Traditional lodgings now account for a larger share of Nantucket’s room occupancy tax than at any point since the tax was expanded to cover short-term rentals in the summer of 2019.
The island’s short-term rental tax revenue can fluctuate significantly from year to year, and no clear pattern has emerged in the data since the COVID-19 pandemic began in 2020. The town collected a little under $4.4 million in short-term rental occupancy tax in the summer of 2025, up from $3.5 million in the summer of 2024 and essentially the same as in the summer of 2022.
“Things are mostly kind of flat,” said local real estate broker Penny Dey, a former president of the Nantucket Association of Real Estate Brokers. “I think we need more years of data to really draw any constructive conclusions.”

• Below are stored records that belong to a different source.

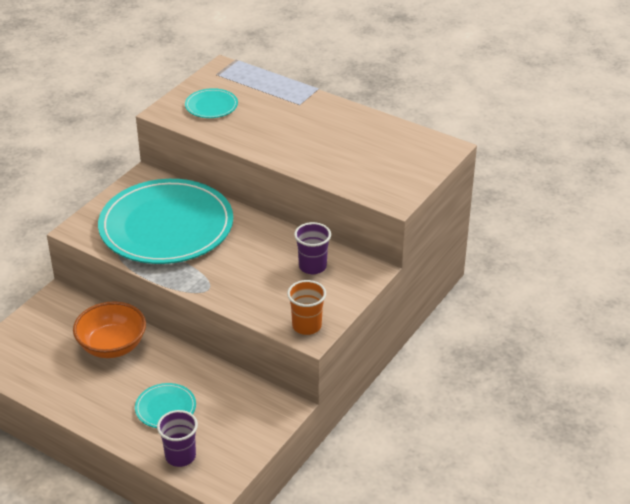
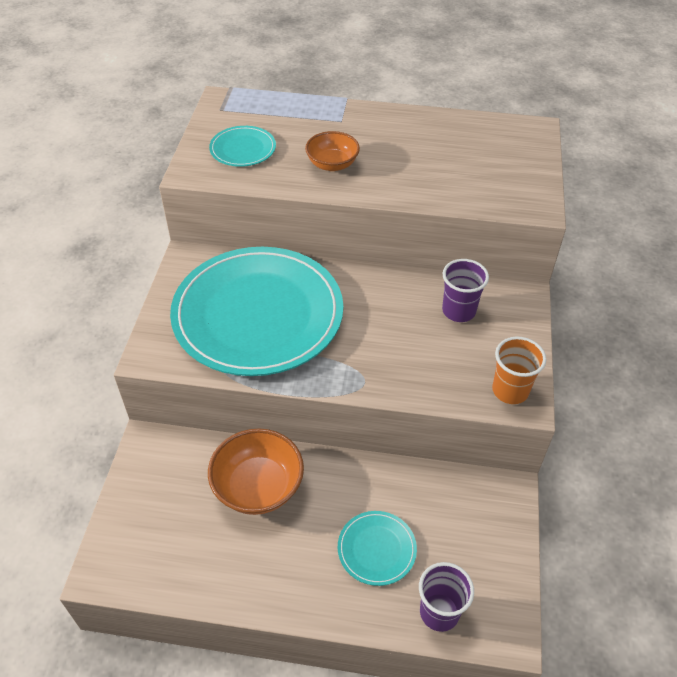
camera: 25 degrees left, 10 degrees up
none -> orange bowl [305,131,360,171]

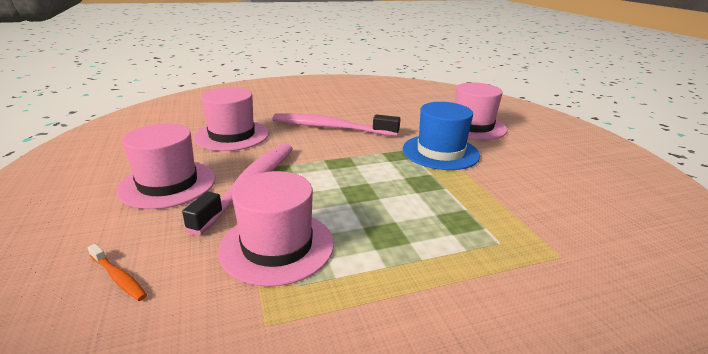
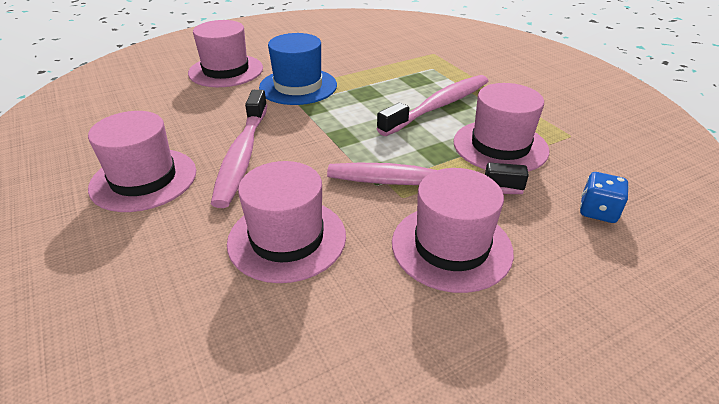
camera: 100 degrees left, 10 degrees up
orange toothbrush [87,244,147,301] -> blue dice [580,172,629,223]
none -> pink hat [88,111,196,212]
none -> pink toothbrush [376,75,488,136]

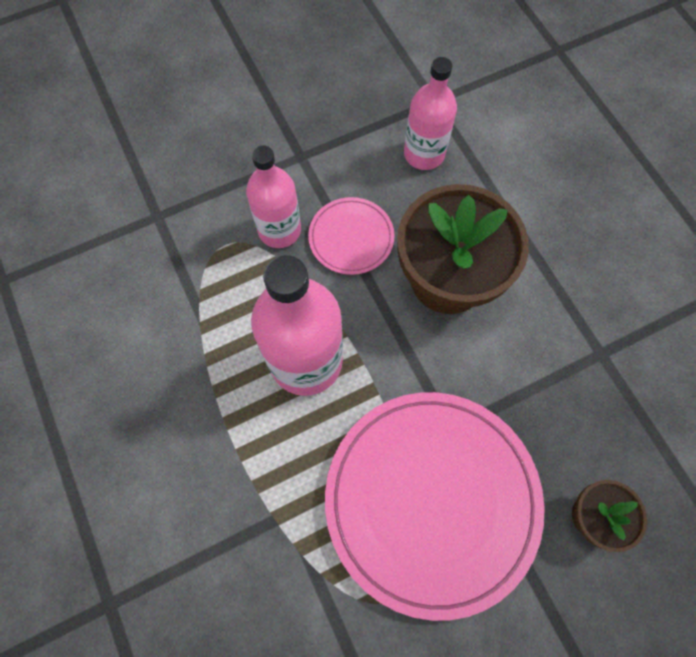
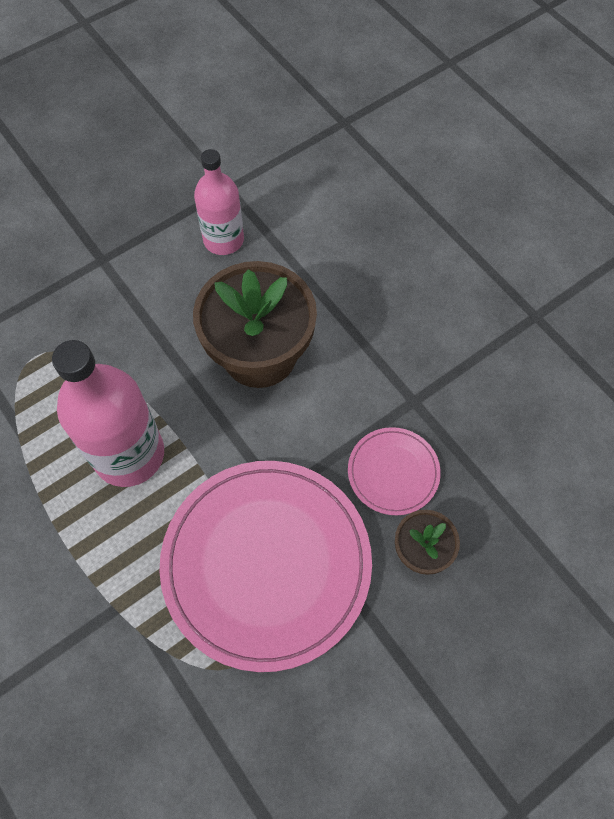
camera: 10 degrees left, 5 degrees down
pink bottle [246,145,301,248] -> none
pink plate [308,197,394,275] -> pink plate moved to [348,427,441,515]

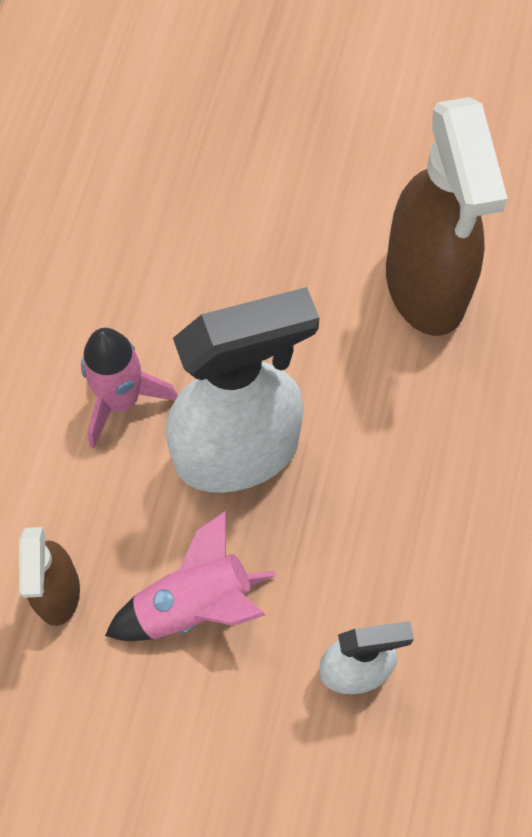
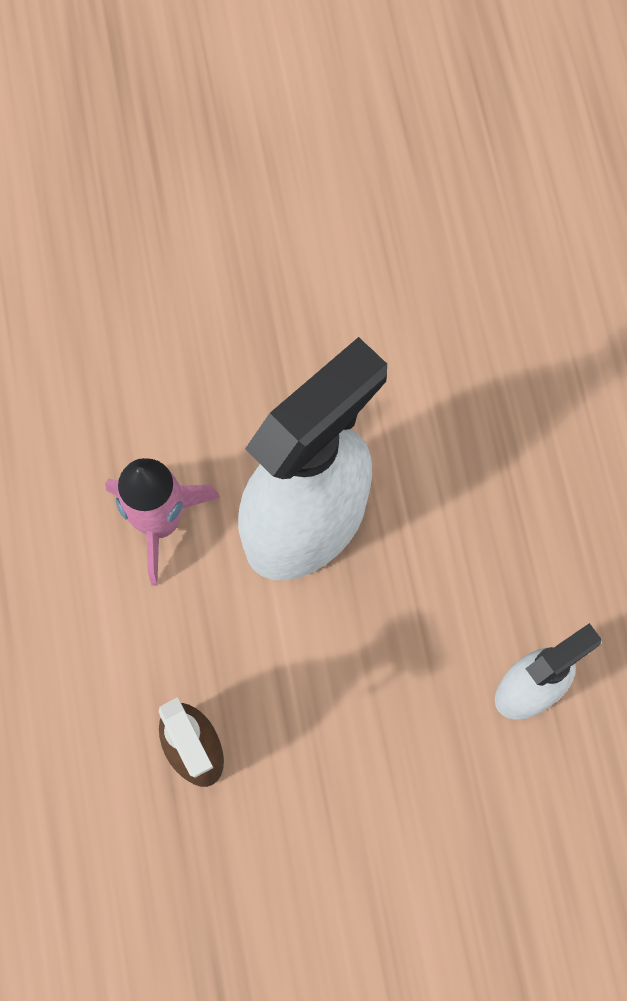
camera: 25 degrees left, 5 degrees up
pink rocket [105,511,276,641] -> none
brown spray bottle [386,97,508,336] -> none

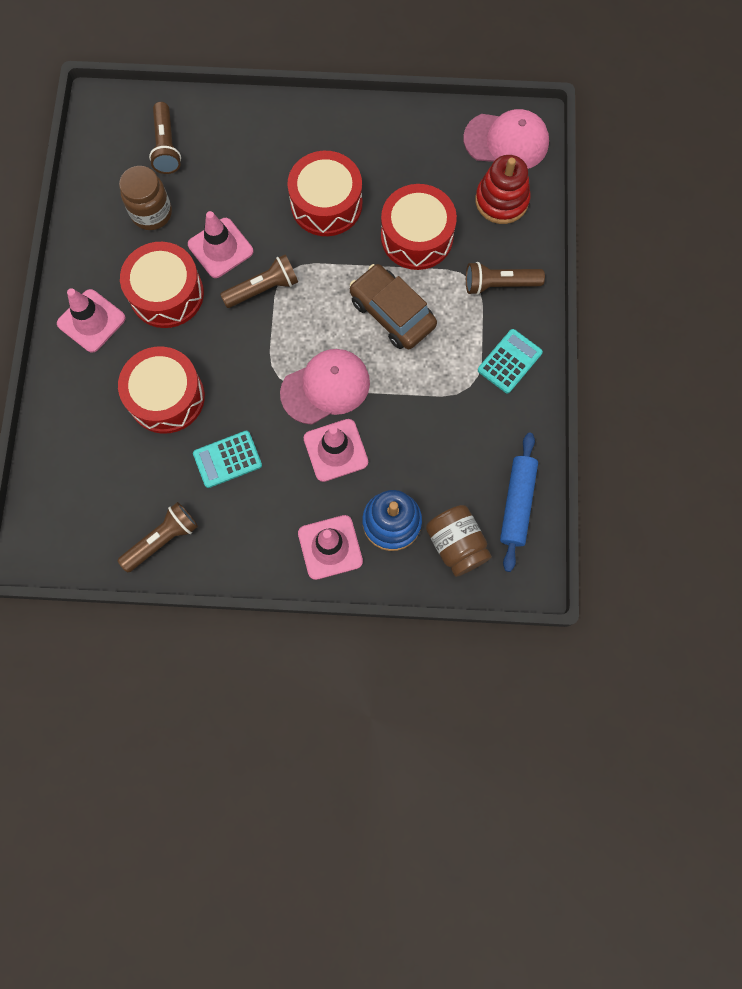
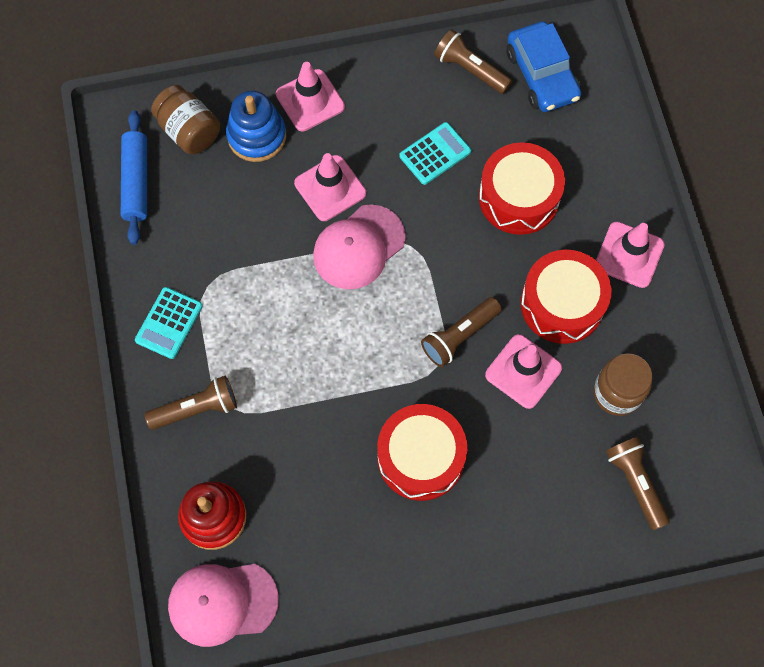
camera: 165 degrees right, 5 degrees down
brown flashlight [118,502,198,572] -> brown flashlight turned 90 degrees clockwise [434,29,512,94]
brown car [350,264,437,349] -> none
red drum [381,184,457,270] -> none
none -> blue car [507,21,581,112]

The year-to-date numbers for 2026 show short-term rental tax revenue up around 11 percent over last year and roughly even from the record-breaking revenue brought in the year before.
“I think if we had accurate information on the number of [short-term] rentals, you would see that they are actually declining,” Dey said. “What's happening is things are getting more expensive.”

The data does not show any downturn in short-term rental revenue in the months leading up to a pivotal Special Town Meeting vote in November 2025 that codified short-term rentals as legal across the island, despite fears that adverse judicial rulings against some short-term rentals could have harmed the industry on-island.
“It does fluctuate, and trying to link the fluctuation to some logical, coherent, historical foundation is pretty difficult,” Nantucket Neighborhoods First representative Charity Benz said. Nantucket Neighborhoods First has advocated for stricter regulations on short-term rentals.
While short-term rental occupancy tax revenue has swung back and forth since 2020, revenue brought in from traditional lodgings has been on a mostly steady upward trajectory, increasing in four of the last five years. Since 2023, the year that set the record for tax revenue from short-term rentals, the tax revenue from traditional lodgings has climbed over 15 percent, easily outpacing inflation.
“I think that's fairly straightforward,” Benz said. “In the old days, people would go to an Airbnb or something like that because it would save them money...I think that is not the case anymore, certainly not here. If you're only going to come for two or three nights, why would you go to all the trouble?”
Dey agreed that shorter trips could be contributing to the increase in revenue from traditional lodgings, especially given restrictions on some short-term rentals that require them to be rented for a week or more at a time.
“People can come for shorter times than one week, and that's what they can afford,” Dey said. “The inventory of traditional lodging has been elevated. The people that are owning these places today have brought them into this century.”
At the onset of the COVID-19 pandemic, traditional lodgings accounted for roughly 28 percent of Nantucket’s room occupancy tax revenue. That figure jumped to 39 percent the following year, and has since risen to nearly 43 percent. While the island’s focus has remained on short-term rentals, it has been traditional lodgings that have seen a persistent and significant revenue increase.